Her problem was, what was she really doing with her life?  About a half year graduated from high school, and all she had done was start working full time at the Honey Dew.  Shouldn't she be doing more?  Maybe she should be trying to achieve more.  Her friend, Tabby Steel (yes, she was friends with the sister of her rival- such is life in a small town), was going to start next fall at South Georgia.  Maybe she should consider that, too.  South Georgia was out of reach - her and her mother just didn't have those kinds of resources, and her grades from high school were not going to win her any scholarships.  Perhaps, however, OTC (Okefenokee Technical College) would not be out of reach.  But what should she do there?

She didn't know.  She just felt down, unsatisfied and drifting to nowhere.  In a way, the whole town felt that way.  Without Bobby Ray, the football team lost the first round of the state playoffs, a 35 to 7 whooping by Jeff Davis County.  She didn't give a whit about football, nor the fortunes or lack thereof of Bobby Ray, but she couldn't help but be engulfed by the blue mood of Crowley.

So she sat on the back stoop and thought.
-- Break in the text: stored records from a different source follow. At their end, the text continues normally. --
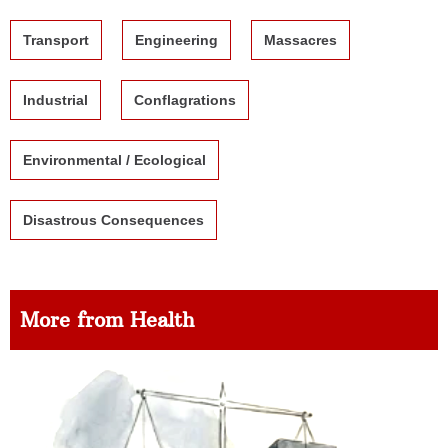
Transport
Engineering
Massacres
Industrial
Conflagrations
Environmental / Ecological
Disastrous Consequences
More from Health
Is this what she wanted to do the rest of her life?  Work as a waitress, live with her Mom, pine for a boy who looked like through her as if she wasn't there?  She kind of liked Crowley, she didn't have the big Jones to move somewhere else.  Big cities didn't light up her fancy.  She wasn't deluded enough to want to be an actress, or model, or reality star.  But she felt like she should be reaching for...something more.
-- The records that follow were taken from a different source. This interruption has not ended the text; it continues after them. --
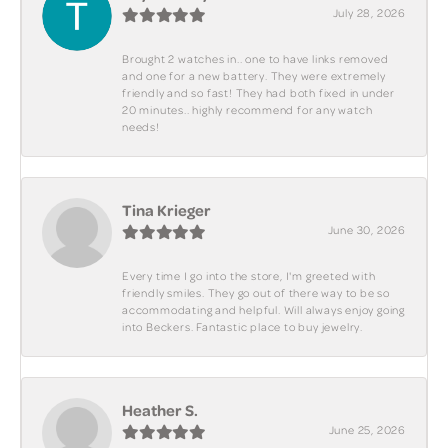
July 28, 2026
Brought 2 watches in.. one to have links removed
and one for a new battery. They were extremely
friendly and so fast! They had both fixed in under
20 minutes.. highly recommend for any watch
needs!
Tina Krieger
June 30, 2026
Every time I go into the store, I'm greeted with
friendly smiles. They go out of there way to be so
accommodating and helpful. Will always enjoy going
into Beckers. Fantastic place to buy jewelry.
Heather S.
June 25, 2026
She wished she could talk it over with her elderly friend, Rachel Compton.  But Rachel had passed away just a couple of weeks ago, at her 105th birthday party, expiring face first into her birthday cake.  She had loved talking to her.  Even as Rachel's speech became more limited and slurred, she still understood everything she said.  She knew from what others were telling her not many could.  But they had not learned to read Rachel's non-verbal cues as well as she could.  Most people didn't listen well.  Most people didn't pay attention as well as she did.  She didn't feel like she was bragging when she said this.  It was just a fact.  It made it difficult in the restaurant sometimes, almost if she was Sooki Stackhouse from True Blood, and could read everybody's thoughts.  Of course, she couldn't but she could pick up a lot.

She knew Racine Steel was pregnant before anyone else, just by her movements and gestures.

She knew that the Reggie Crowley clan was up to no good, and were figuring out ways to end around the regulators and environmentalists, that Reggie Crowley was not happy with his accountants, and would cringe whenever Houston Graves and Gariton Hollander would come in.

She recognized that Christie Delco Hollander was cheating big time with Rondy Strickland, even if everyone else in town seemed oblivious to it.

She knew that Dotty Mathers was filled with an all-consuming hatred and anger that she could barely control, and it wasn't because of the liberals in Washington, or what she wailed at as that atheist obstetrician, Dr. Mala Jhadau (she was Hindu, not atheist, but Dotty didn't know the difference), or even her dissatisfaction with Congressman Stan Winston.  No, she was angry because the son she had loved all her life was gay, and she couldn't deal with her swirling, contradictory feelings.

Oh, she so wanted to talk to Rachel Compton again.  And not as her brother, Cokie Goodkind, the Ghost Squad leader, would.  She wanted her back for real.  She could help her.  She could listen like no one else could, give her feedback, help her right her course.

And then it struck her.  She knew where she wanted to do.  She knew where she wanted to head.  She might need OTC after all.  Because she was going to become a CNA (Certified Nursing Assistant), or maybe even an LPN (Licensed Practical Nurse).  She would learn and go back to places like the Crowley Baptist Retirement Village and find other Rachel Compton's.  And find other elderly people that would open up to her as Rachel Compton did.  That she would listen to and hear and spark both her and them.

The door unlocked and quickly opened.  She had been leaning against the door, and fell in to the Honey Dew.  But it was okay now.


Franny Goodkind knew where she was going.